SOURCE DATA Start Marker

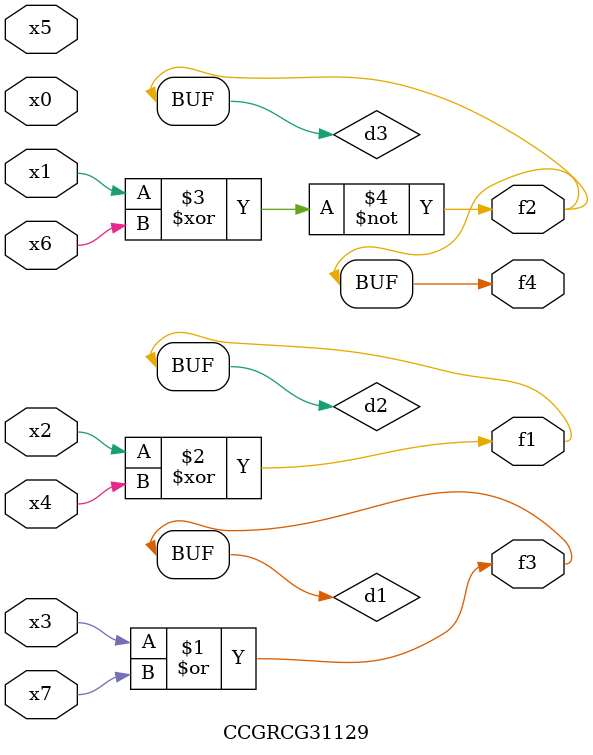
<source format=v>
module CCGRCG31129(
	input x0, x1, x2, x3, x4, x5, x6, x7,
	output f1, f2, f3, f4
);

	wire d1, d2, d3;

	or (d1, x3, x7);
	xor (d2, x2, x4);
	xnor (d3, x1, x6);
	assign f1 = d2;
	assign f2 = d3;
	assign f3 = d1;
	assign f4 = d3;
endmodule

</source>
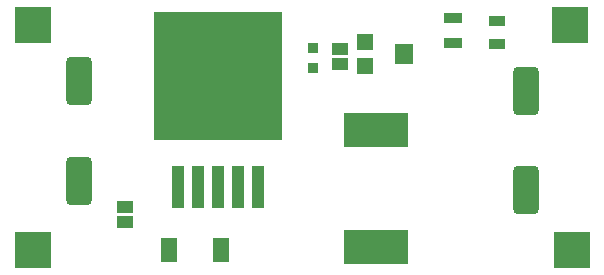
<source format=gts>
G04*
G04 #@! TF.GenerationSoftware,Altium Limited,Altium Designer,22.3.1 (43)*
G04*
G04 Layer_Color=8388736*
%FSLAX25Y25*%
%MOIN*%
G70*
G04*
G04 #@! TF.SameCoordinates,092B01F2-D36E-4E11-877B-5D38536E2366*
G04*
G04*
G04 #@! TF.FilePolarity,Negative*
G04*
G01*
G75*
%ADD15R,0.21300X0.11400*%
%ADD24R,0.05512X0.07874*%
G04:AMPARAMS|DCode=25|XSize=162.99mil|YSize=87.4mil|CornerRadius=18.66mil|HoleSize=0mil|Usage=FLASHONLY|Rotation=90.000|XOffset=0mil|YOffset=0mil|HoleType=Round|Shape=RoundedRectangle|*
%AMROUNDEDRECTD25*
21,1,0.16299,0.05008,0,0,90.0*
21,1,0.12567,0.08740,0,0,90.0*
1,1,0.03732,0.02504,0.06284*
1,1,0.03732,0.02504,-0.06284*
1,1,0.03732,-0.02504,-0.06284*
1,1,0.03732,-0.02504,0.06284*
%
%ADD25ROUNDEDRECTD25*%
%ADD26R,0.04331X0.14173*%
%ADD27R,0.42520X0.42520*%
%ADD28R,0.06094X0.03394*%
%ADD29R,0.06299X0.06693*%
%ADD30R,0.05294X0.05295*%
%ADD31R,0.05512X0.03937*%
%ADD32R,0.05512X0.03543*%
%ADD33R,0.03740X0.03740*%
%ADD34R,0.12205X0.12205*%
%ADD35C,0.03150*%
D15*
X124508Y50000D02*
D03*
Y11024D02*
D03*
D24*
X55413Y9843D02*
D03*
X72729D02*
D03*
D25*
X25591Y66201D02*
D03*
Y33012D02*
D03*
X174409Y63051D02*
D03*
Y29862D02*
D03*
D26*
X65059Y30807D02*
D03*
X71752D02*
D03*
X78445D02*
D03*
X85138D02*
D03*
X58366D02*
D03*
D27*
X71760Y68012D02*
D03*
D28*
X150098Y78969D02*
D03*
Y87369D02*
D03*
D29*
X133858Y75197D02*
D03*
D30*
X120965Y71161D02*
D03*
Y79232D02*
D03*
D31*
X112500Y71850D02*
D03*
Y76968D02*
D03*
X40945Y24213D02*
D03*
Y19094D02*
D03*
D32*
X164764Y78642D02*
D03*
Y86122D02*
D03*
D33*
X103445Y70473D02*
D03*
Y77165D02*
D03*
D34*
X10138Y9843D02*
D03*
X10039Y85039D02*
D03*
X189764Y9843D02*
D03*
X188976Y85039D02*
D03*
D35*
X89075Y67864D02*
D03*
Y61614D02*
D03*
X81791Y86614D02*
D03*
Y80364D02*
D03*
Y74114D02*
D03*
Y67864D02*
D03*
Y61614D02*
D03*
X74409Y74114D02*
D03*
Y86614D02*
D03*
Y80364D02*
D03*
Y67864D02*
D03*
Y61614D02*
D03*
X89075Y55364D02*
D03*
Y80364D02*
D03*
Y86614D02*
D03*
Y74114D02*
D03*
X67421Y67864D02*
D03*
Y80364D02*
D03*
Y86614D02*
D03*
Y74114D02*
D03*
Y61614D02*
D03*
Y55364D02*
D03*
X60335Y74114D02*
D03*
Y67864D02*
D03*
Y80364D02*
D03*
Y86614D02*
D03*
Y61614D02*
D03*
Y55364D02*
D03*
X53150Y74114D02*
D03*
Y80364D02*
D03*
Y86614D02*
D03*
Y55364D02*
D03*
X81791Y55364D02*
D03*
X74409D02*
D03*
X67421Y49114D02*
D03*
X60335D02*
D03*
X89075D02*
D03*
X81791D02*
D03*
X74409D02*
D03*
X53150Y61614D02*
D03*
Y67864D02*
D03*
Y49114D02*
D03*
M02*

</source>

SOURCE DATA End Marker

All lines that hold the word "assign" should be copied from the data.

ANSWER FOR THIS EXERCISE »
	assign f1 = d2;
	assign f2 = d3;
	assign f3 = d1;
	assign f4 = d3;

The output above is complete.